So I’ve done my first Proper open source library in ages. It’s a Python implementation of the majority judgement voting algorithm.
If, you know, you find yourself in need of an implementation of majority judgement in python. I admit that’s not very likely.
Majority judgement basically works as follows: Every voter assigns a grade to each candidate in a discrete list of ordinal grades (e.g. terrible, bad, ok, good, great). You then tally these grades and rearrange the grades for each candidate in a sequence. You then compare these sequences lexicographically to determine who won. The first element is always the (lower) median, and each point in the sequence is the lower median of the tail from that point on.

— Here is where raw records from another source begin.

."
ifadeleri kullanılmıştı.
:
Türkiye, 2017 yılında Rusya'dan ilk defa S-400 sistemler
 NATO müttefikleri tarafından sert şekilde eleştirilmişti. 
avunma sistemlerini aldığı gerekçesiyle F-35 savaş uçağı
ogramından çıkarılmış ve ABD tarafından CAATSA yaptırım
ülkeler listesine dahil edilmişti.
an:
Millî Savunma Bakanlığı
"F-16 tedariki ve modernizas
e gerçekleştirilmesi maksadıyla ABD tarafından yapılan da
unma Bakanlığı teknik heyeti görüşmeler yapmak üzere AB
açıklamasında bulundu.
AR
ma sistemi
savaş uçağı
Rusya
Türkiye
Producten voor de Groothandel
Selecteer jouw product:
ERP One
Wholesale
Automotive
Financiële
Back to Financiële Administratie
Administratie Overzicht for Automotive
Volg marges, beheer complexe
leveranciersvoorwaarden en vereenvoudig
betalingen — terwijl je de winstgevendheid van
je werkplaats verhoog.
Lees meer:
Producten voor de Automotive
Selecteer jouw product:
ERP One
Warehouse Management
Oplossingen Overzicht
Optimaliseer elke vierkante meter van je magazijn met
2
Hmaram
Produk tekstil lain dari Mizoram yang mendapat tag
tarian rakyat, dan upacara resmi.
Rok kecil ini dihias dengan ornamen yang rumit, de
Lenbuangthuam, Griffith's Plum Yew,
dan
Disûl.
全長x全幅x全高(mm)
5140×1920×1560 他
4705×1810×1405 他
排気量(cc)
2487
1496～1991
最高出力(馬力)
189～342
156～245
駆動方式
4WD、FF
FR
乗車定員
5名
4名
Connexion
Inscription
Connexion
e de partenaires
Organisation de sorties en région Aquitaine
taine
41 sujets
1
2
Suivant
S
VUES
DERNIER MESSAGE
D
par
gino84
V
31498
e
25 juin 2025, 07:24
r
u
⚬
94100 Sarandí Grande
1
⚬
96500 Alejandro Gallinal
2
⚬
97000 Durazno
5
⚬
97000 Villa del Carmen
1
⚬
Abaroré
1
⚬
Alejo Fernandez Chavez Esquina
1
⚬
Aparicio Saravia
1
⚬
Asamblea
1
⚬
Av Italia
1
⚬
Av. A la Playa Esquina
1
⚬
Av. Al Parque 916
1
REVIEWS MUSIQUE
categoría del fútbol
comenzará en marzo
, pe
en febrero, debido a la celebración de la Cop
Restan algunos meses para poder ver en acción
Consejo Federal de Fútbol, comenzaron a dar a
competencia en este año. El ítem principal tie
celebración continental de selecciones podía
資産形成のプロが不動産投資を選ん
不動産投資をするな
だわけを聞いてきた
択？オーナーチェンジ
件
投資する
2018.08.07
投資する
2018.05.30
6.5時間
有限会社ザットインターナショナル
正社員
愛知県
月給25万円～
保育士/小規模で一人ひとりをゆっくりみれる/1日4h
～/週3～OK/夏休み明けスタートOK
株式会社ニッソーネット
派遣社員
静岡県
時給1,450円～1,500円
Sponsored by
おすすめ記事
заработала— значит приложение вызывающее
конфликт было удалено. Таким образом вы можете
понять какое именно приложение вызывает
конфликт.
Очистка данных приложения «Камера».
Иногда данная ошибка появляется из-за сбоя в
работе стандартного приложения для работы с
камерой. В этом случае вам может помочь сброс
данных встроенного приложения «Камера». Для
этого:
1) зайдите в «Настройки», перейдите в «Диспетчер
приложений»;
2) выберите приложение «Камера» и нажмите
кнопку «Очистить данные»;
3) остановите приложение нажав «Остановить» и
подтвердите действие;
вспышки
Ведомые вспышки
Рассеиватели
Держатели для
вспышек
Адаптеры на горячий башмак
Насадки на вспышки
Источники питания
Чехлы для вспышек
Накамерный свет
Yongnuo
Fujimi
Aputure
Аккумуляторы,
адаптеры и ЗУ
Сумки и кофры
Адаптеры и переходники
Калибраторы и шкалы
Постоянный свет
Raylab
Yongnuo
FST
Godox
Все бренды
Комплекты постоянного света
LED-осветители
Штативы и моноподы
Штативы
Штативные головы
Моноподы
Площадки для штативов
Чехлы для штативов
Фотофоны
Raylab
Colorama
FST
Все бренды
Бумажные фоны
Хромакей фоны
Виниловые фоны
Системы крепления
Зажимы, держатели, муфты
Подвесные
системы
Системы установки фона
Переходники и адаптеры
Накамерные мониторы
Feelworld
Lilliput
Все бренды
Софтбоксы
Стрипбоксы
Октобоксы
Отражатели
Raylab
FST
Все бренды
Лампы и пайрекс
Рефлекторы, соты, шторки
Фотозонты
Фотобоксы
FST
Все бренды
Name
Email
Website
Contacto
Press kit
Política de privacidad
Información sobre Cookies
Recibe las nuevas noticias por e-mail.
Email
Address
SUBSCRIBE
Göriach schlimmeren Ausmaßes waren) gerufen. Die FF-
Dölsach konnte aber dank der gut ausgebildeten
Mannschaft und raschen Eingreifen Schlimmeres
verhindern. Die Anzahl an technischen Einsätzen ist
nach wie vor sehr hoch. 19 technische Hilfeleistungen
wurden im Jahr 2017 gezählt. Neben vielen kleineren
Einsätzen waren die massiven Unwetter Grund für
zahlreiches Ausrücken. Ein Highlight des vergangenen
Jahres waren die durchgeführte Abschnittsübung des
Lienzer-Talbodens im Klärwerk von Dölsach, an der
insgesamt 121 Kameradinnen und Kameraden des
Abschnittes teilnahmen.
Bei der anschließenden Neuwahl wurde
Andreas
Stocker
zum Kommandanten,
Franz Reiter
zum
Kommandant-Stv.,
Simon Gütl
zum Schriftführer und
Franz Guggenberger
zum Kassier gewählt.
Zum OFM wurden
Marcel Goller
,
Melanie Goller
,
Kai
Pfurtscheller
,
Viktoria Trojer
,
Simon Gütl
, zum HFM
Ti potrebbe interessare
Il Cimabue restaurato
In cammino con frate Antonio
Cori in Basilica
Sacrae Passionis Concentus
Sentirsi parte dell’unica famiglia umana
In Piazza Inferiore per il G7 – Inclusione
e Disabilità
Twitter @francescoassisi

So e.g. a candidate with three OK grades, two bad ones and one great one would get the sequence:
OK, OK, Bad, OK, Bad, Great
A candidate two had two OK grades, two bad ones and two great ones would get
OK, OK, Bad, Great, Bad, Great
So would differ in the fourth position with the second candidate getting “great” and the first getting “OK”, so the second candidate would win.
However, implementing it this way for very large electorates is on the inefficient side, so the library I released contains an optimisation: Basically instead of generating a list it generates a run length encoded list. This is nice because you can often tell how many runs you’re going to need in advance so you don’t have to generate the whole list and compress. It’s also much faster to compare heavily compressed run length encoded lists – you can compare long stretches at a time rather than having to go through one element at a time.
Another optimisation that this library performs is that the evaluation is lazy: We only ever work out as much of the sequence as is needed.
An optimisation this library doesn’t perform yet but that I want it to is that there’s another type of structure I’d like to compress: Frequently you end up with situations where you’ve got a long sequence which looks like Ok, Good, Ok, Good, OK, Good, etc. repeating for a long stretch of time (e.g. you can get this when you’ve got just two grades assigned to a candidate and the same number of each). I’d like to compress those down in a similar manner to the run length encoding. I roughly know how the code for that will look, I just haven’t
Although this is a very early stage of the library, I’m actually pretty happy to label it production ready. It’s not going to change much except in implementation details as the interface is basically “It looks like a list but behind the scenes it’s doing cunning things”, and the test coverage is probably the highest of any project I’ve worked on – it’s got about half again as many lines of tests as lines of code and all those tests are heavily parametrized so there are effectively nearly 600 test cases for < 200 lines of code. Branch coverage is 100% and I intend to keep it that way.